Wednesday, May 20, 2009

Pokhara & Rafting the Kali Gandaki

Having had such a fantastic time rafting and camping the Bhote Koshi, we decided to take our friends Parina and Bijay to raft the Kali Gandaki. My friend Parina is a workaholic, incredibly committed to her work, but a workaholic all the same. They never get opportunities to do the things we do when we're here, such as experiencing the joy of rafting Nepal's rivers. A couple of days away from the harsher realities of life in this country, I knew it would be amazing for them. Parina took a little convincing, but we assured her the rafting team had amazing safety standards and they would look after her as a non-swimmer. Bijay didn't need any convincing and travelled with us across to Pokhara. We spent a day chillin in Pokhara, rowing around the lake and fishing.

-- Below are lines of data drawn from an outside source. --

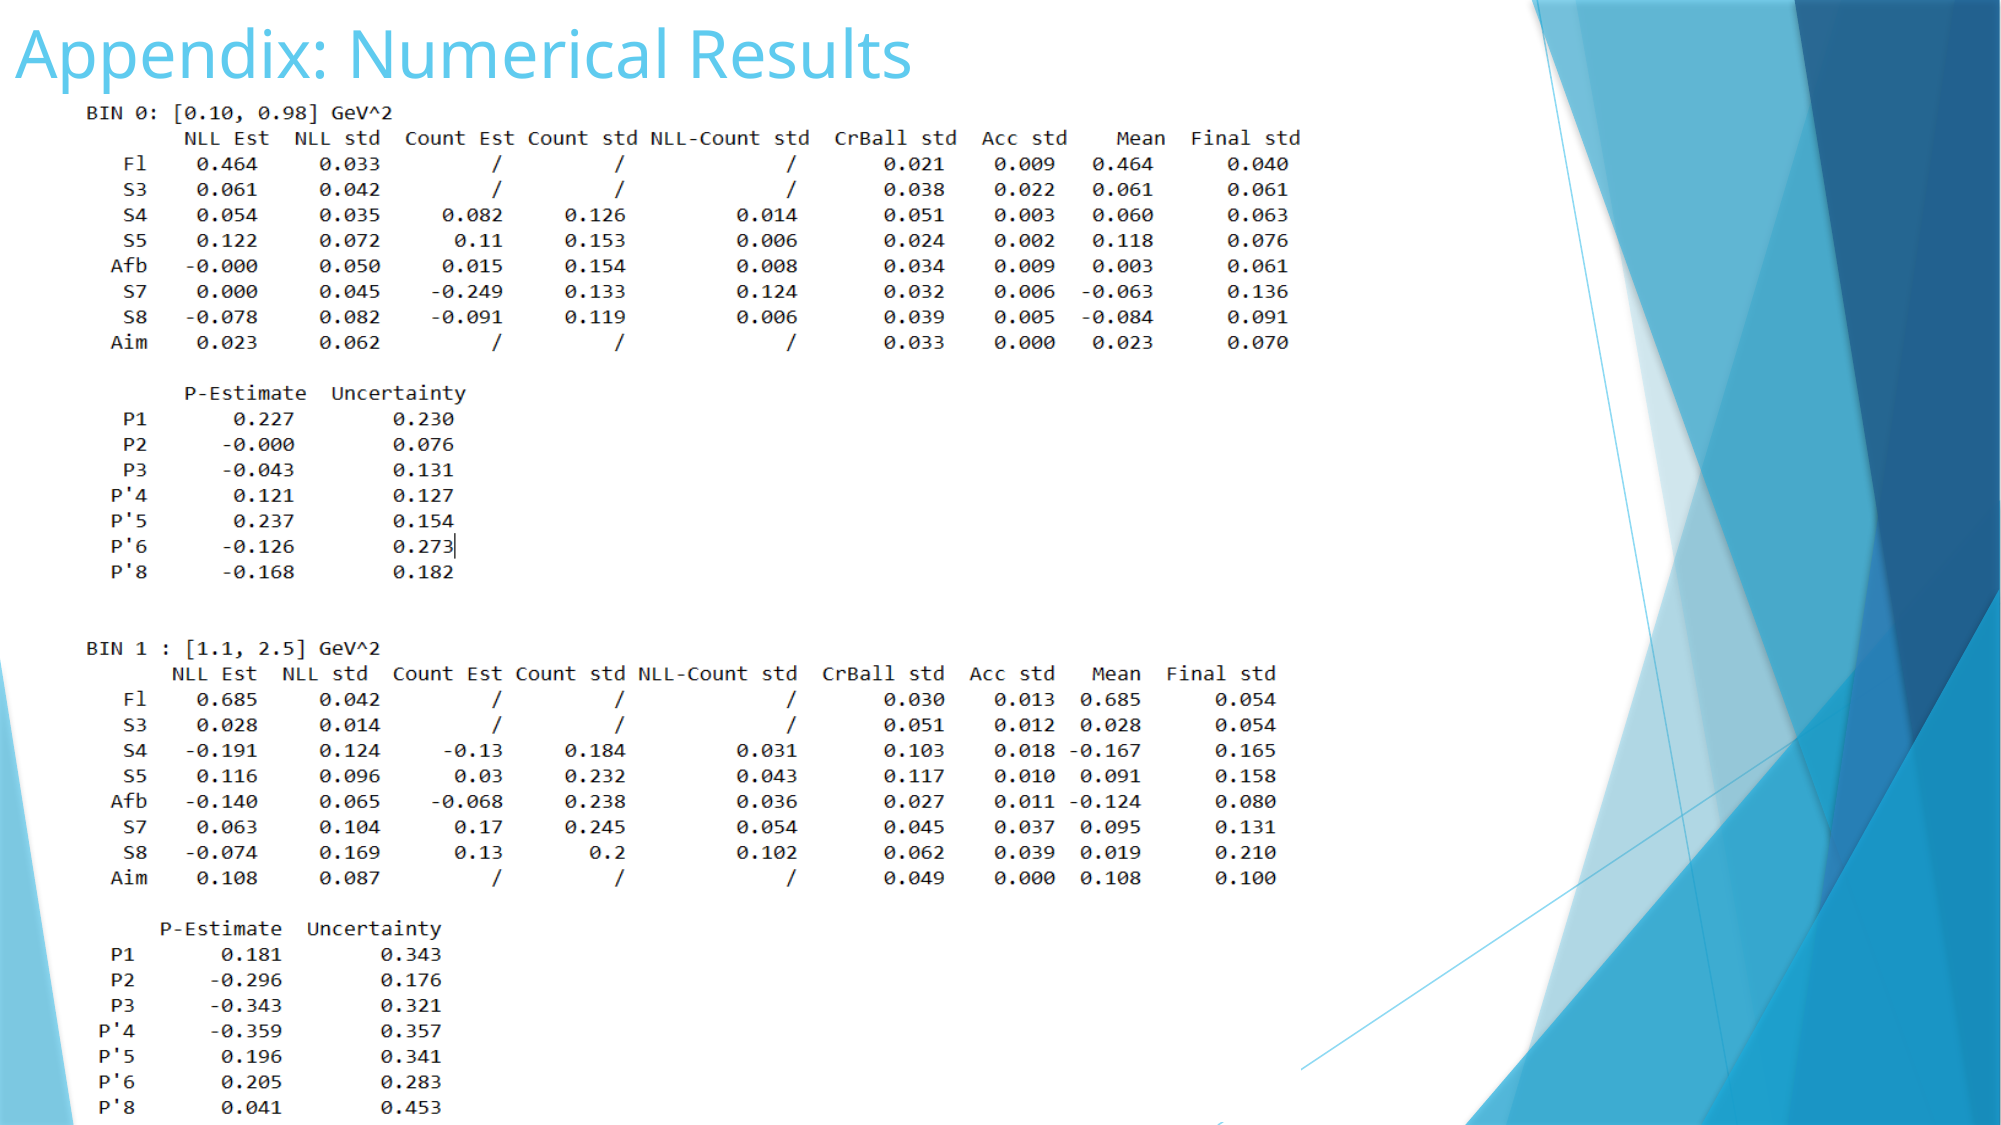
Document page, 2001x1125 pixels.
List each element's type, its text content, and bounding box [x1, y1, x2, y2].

title Appendix: Numerical Results [0, 4, 1411, 122]
picture [85, 101, 1301, 1123]
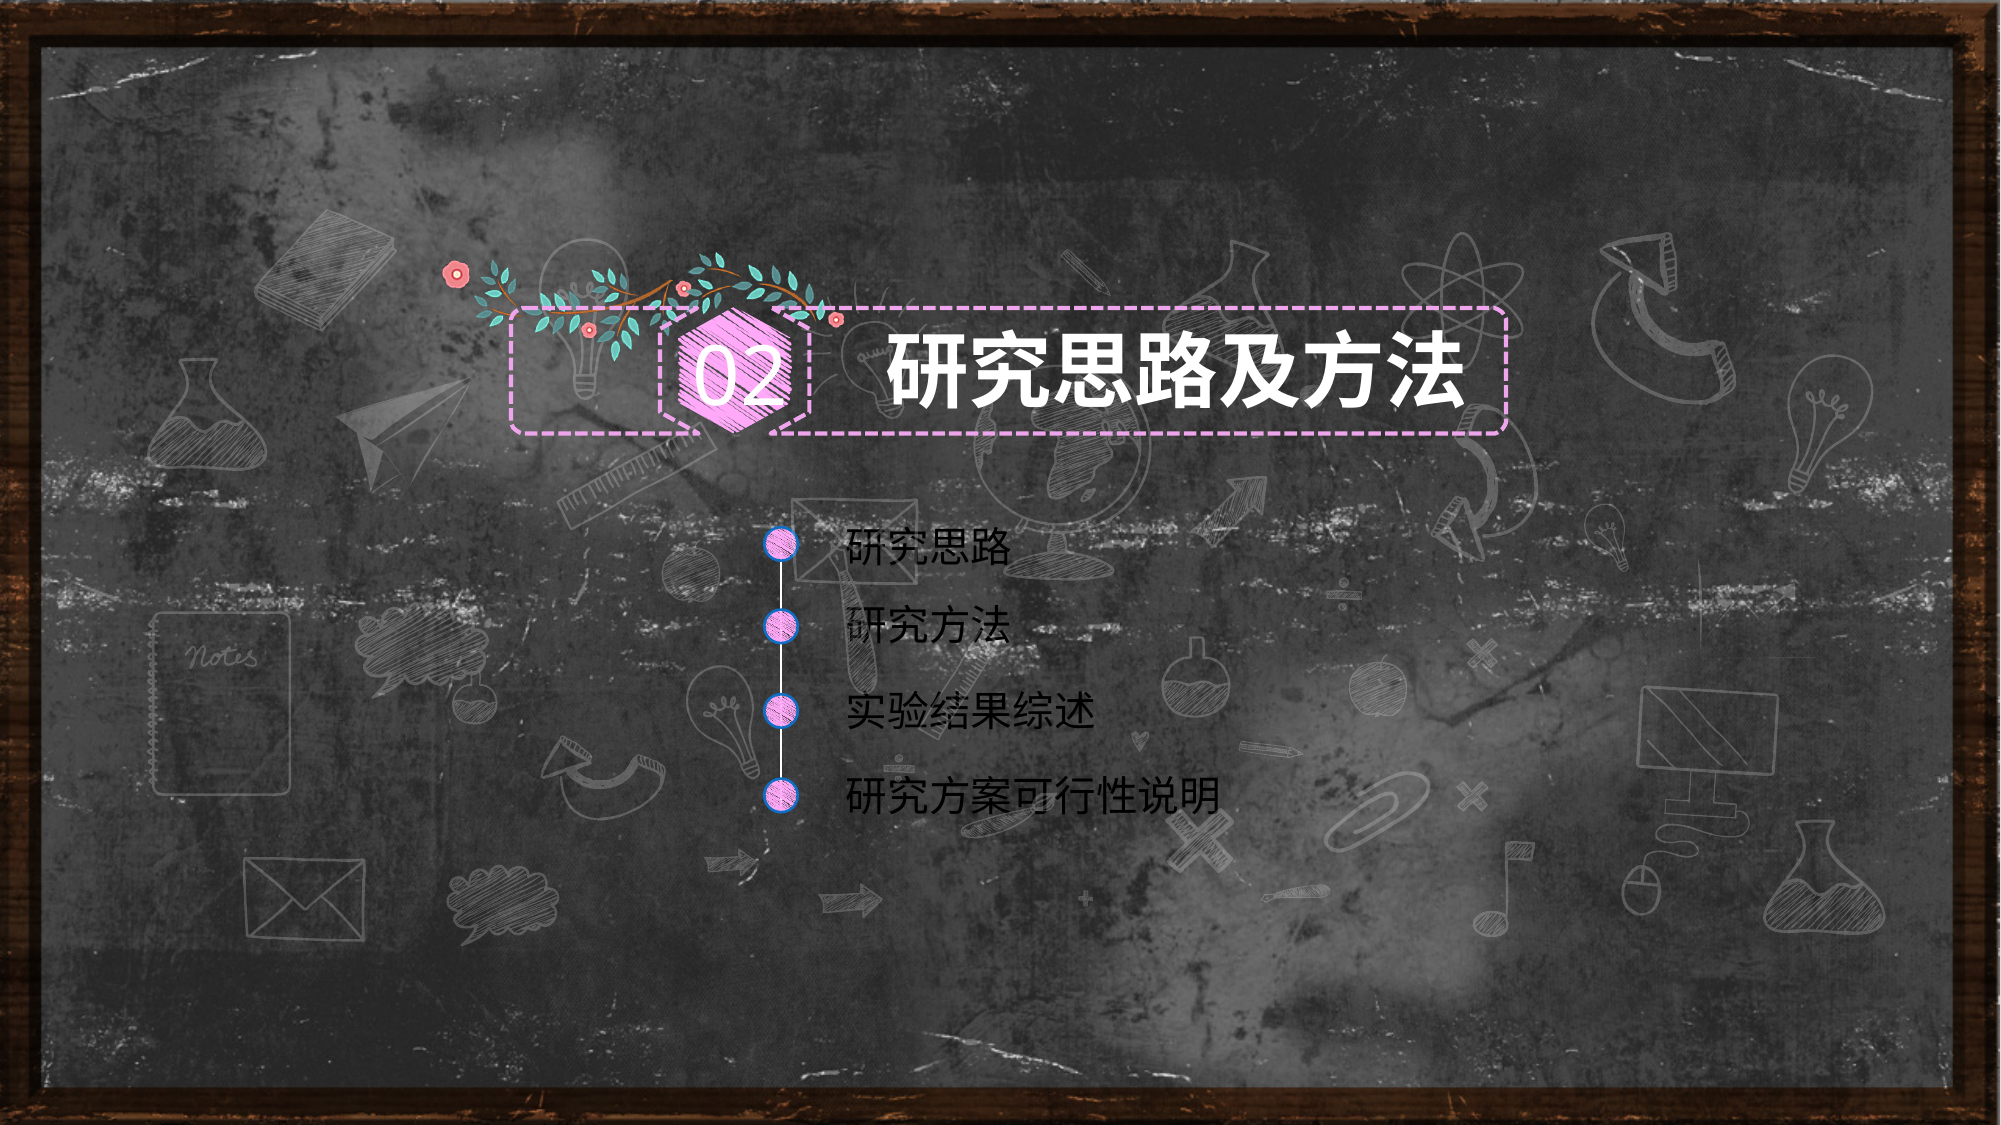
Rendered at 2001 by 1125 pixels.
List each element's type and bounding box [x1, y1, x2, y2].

Got there on a very comfortable tourist bus (500 roops) although there was an old guy sat behind me, with his wife and daughter and son in law. He just kept exclaiming very loudly, LOOK MARGERY, LOOK, mangoes, or look look a red sari, LOOK Margery, rice fields, oh yes. I enjoyed his child-like running commentary, remembering what my mum said to me about her trip to North America last year. Alaska was beautiful but I had no-one to say, look how beautiful it is, and share that moment. After 4 hours I put on my Ipod. By the way, he sounded just like that actor in Fawlty Towers episode The Anniversary, where Basil pretends Sybil is ill. The husband of Una Stubbs' character, with the very amusing voice, it was him I swear. Sib ill, eh Basil , Sib ill. Except it wasn't him of course.


Parina was planning to come the following day, but a very sad thing happened. A 17 year old girl, married with a baby and unfortunately a drug problem, but also one of Dristi's service users, set herself on fire about ten days earlier. She died at 5am on 15th May. Parina stayed behind to sort her affairs and raise funds for her hospital bill. There are several of us who will ensure the baby is supported for the rest of her childhood. The young women has a sister who may come to Kathmandu and look after the child. But she will need a job and support. Education is relatively expensive here. Parina's dream is to open a home where women and children can live together, learn new skills, grow crops, produce handicrafts, perhaps in the Terai where land is more fertile. Definitely away from Kathmandu.


Parina finally arrived and we set off early the next day. We drove to the drop in point on a smaller bus, and missed the breezy jolliness of our previous transport. Also, the bigger the vehicle, the less you are thrown around on bumpy roads. Although these roads are tarmac' ed. Rather novel if slightly scary on twisty mountain roads.



We rafted for three days, camping two nights on river side beaches. There is no road support on this trip. We leave the highway, with two rafts – one for us and a bit of gear and then the main gear raft. We are joined by an American, Taylor, a rafting guide passing through who's joined the support team to get a free ride. At first Parina is still nervous at first but a few rapids in and she and Biz are having the time of their lives, as are we. We had a full on bounce and flip over at one point which scared a few people but we were all fine and we were lucky to have such a pro team. It took Parina a while to recover from the shock, but later we cajouled her into having a swim to build her confidence in the life jacket. I think it worked. We have a lovely camp on the first night but late evening rain continues through the night getting us all a bit soaked – but who cares – we're rafting!


We hit the water late, just before noon and the sun greets us by mid afternoon, as we have an awesome time over some great rapids. so the team dry off the tents while we eat lunch. Madoh catches fish with Bijay's help (19 year old rescue Kayaker not our Biz). Big bony beggars they are. But everyone enjoys them for supper. Tevo builds a roaring fire, after Biz rafts over the river (in the dark!) and collects wood and some Rocksi from the local village. Fabulous evening camp with bellies full of tasty dahl bhaat.


The last day of rafting and due to a dam which has killed the current, we hitch a ride on a passenger boat that chugs us upriver to our pick up point. One more tasty buffet lunch, and we head back to Pokhara. Four hours in blistering heat. Hmmm, can we get back in the river now please! May is a time to climb high or raft rivers in Nepal, it's just very very hot.



Back in PK, Biz and Parina hitch a lift back to Kathmandu with the team in the morning. We stay another night to rest.